__RECORDS TO PROCESS__:
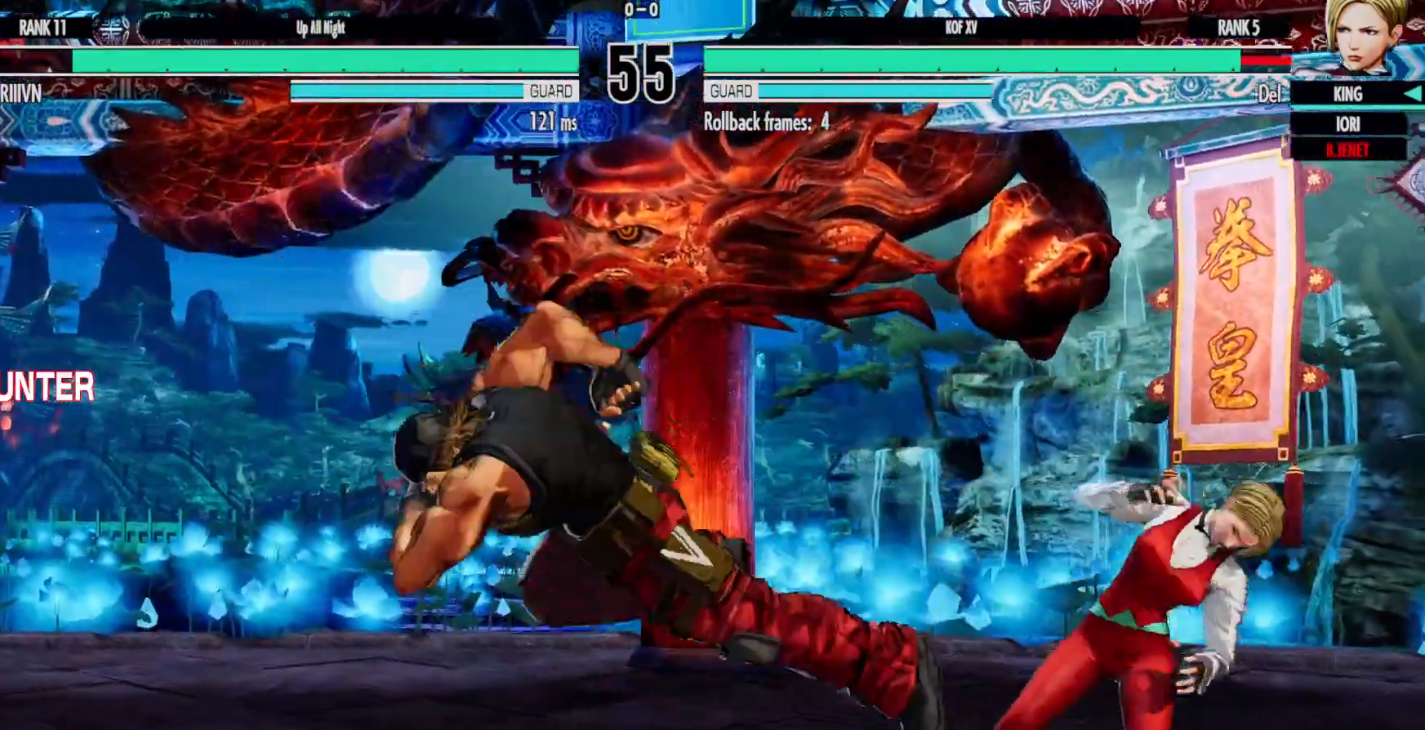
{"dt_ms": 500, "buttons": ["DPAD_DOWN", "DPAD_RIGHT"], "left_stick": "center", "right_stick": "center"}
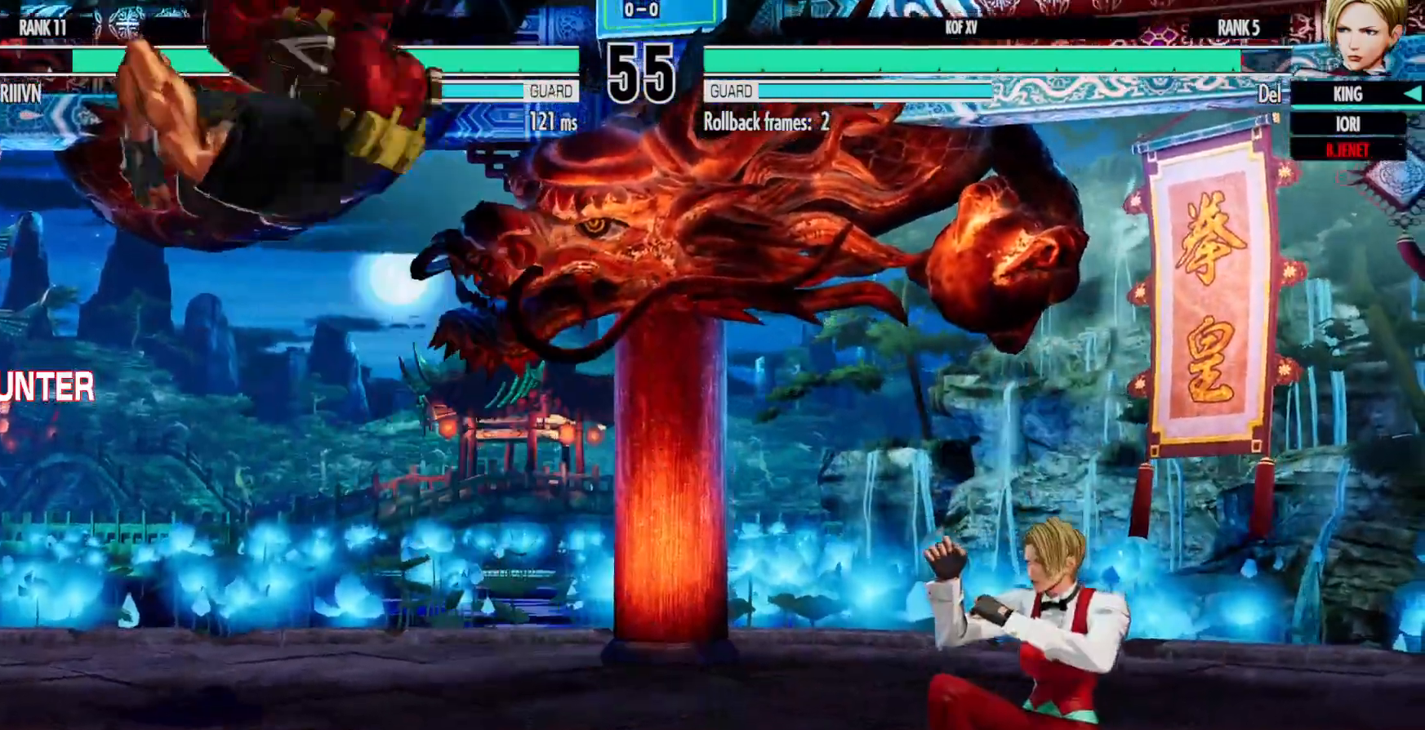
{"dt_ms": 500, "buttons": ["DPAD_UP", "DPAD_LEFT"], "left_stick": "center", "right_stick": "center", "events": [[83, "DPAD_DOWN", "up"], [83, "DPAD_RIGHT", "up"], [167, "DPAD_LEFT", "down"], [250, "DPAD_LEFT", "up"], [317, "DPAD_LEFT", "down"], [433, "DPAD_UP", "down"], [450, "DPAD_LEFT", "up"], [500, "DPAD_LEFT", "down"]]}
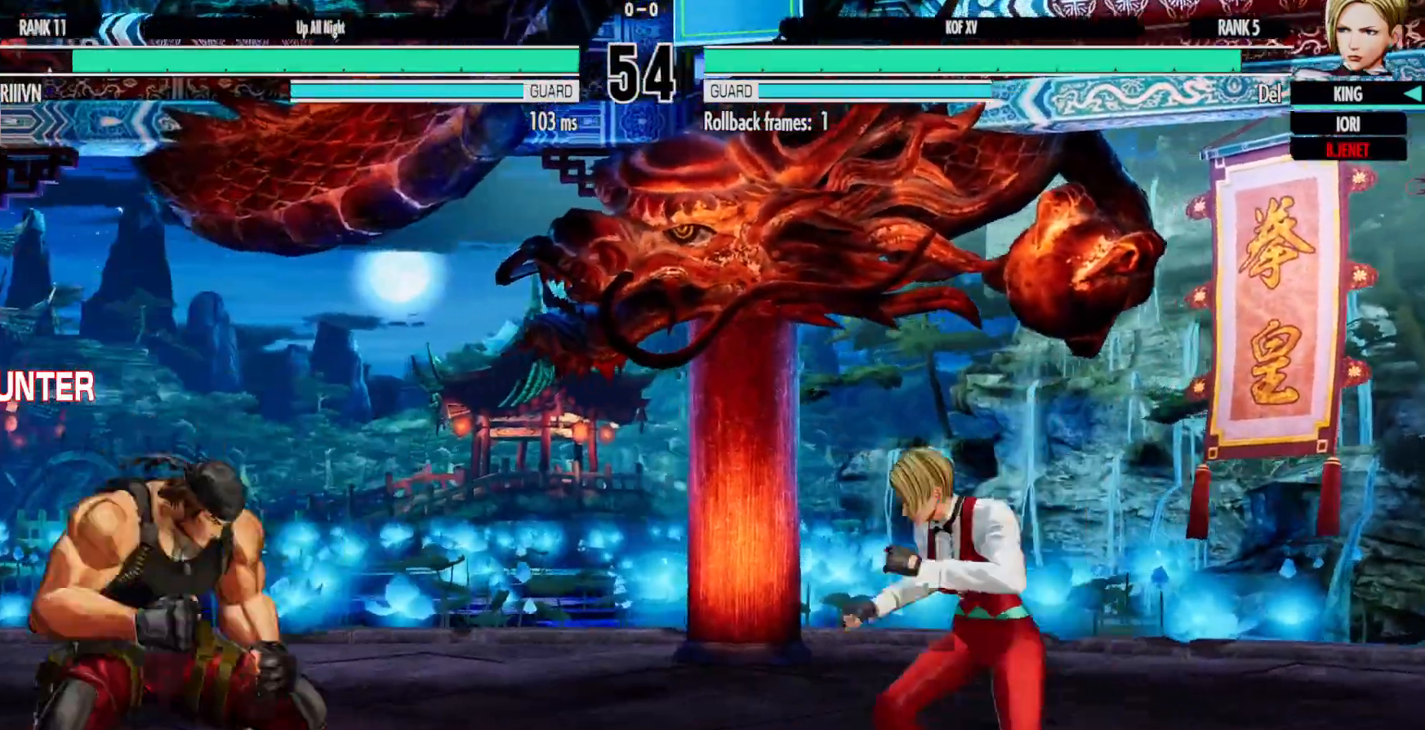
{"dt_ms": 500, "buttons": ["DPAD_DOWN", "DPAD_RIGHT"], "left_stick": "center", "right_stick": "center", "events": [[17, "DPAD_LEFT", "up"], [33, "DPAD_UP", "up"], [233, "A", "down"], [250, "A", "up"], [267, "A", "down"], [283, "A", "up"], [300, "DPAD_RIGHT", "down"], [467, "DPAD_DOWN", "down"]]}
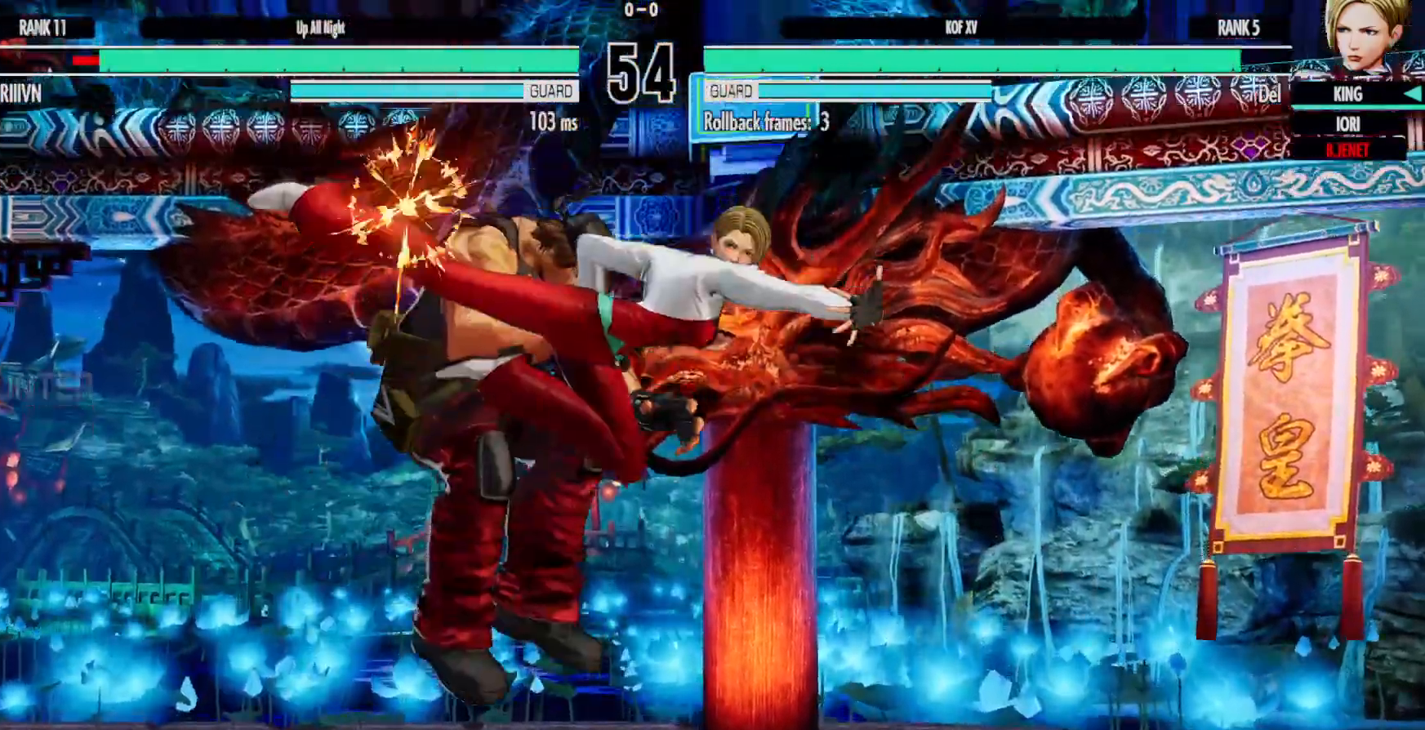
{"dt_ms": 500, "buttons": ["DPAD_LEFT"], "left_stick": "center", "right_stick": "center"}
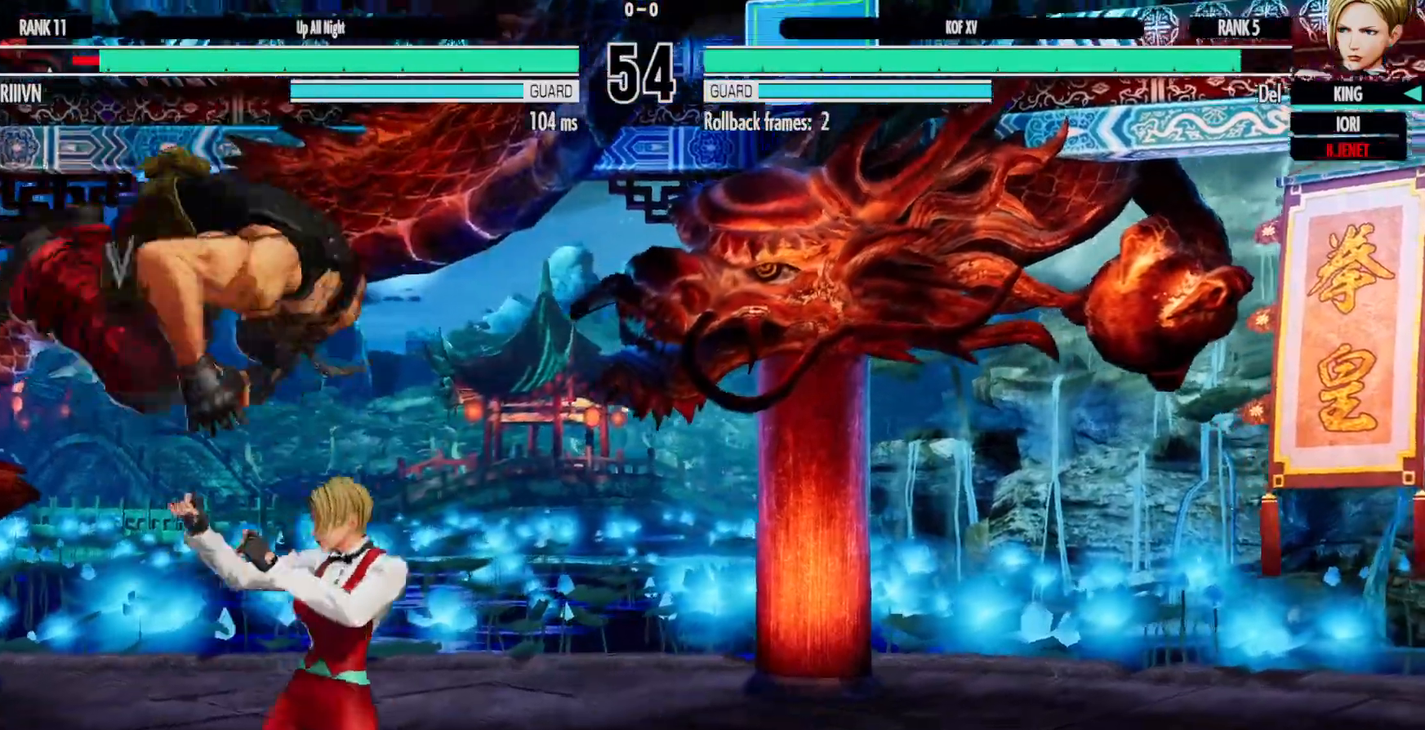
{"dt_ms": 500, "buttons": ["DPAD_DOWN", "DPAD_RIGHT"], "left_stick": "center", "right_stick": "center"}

__WORK INSTRUCTION__: Go over the records above and tally each line that includes "events". Give the total by itself.

__ANSWER TO THIS EXERCISE__: 2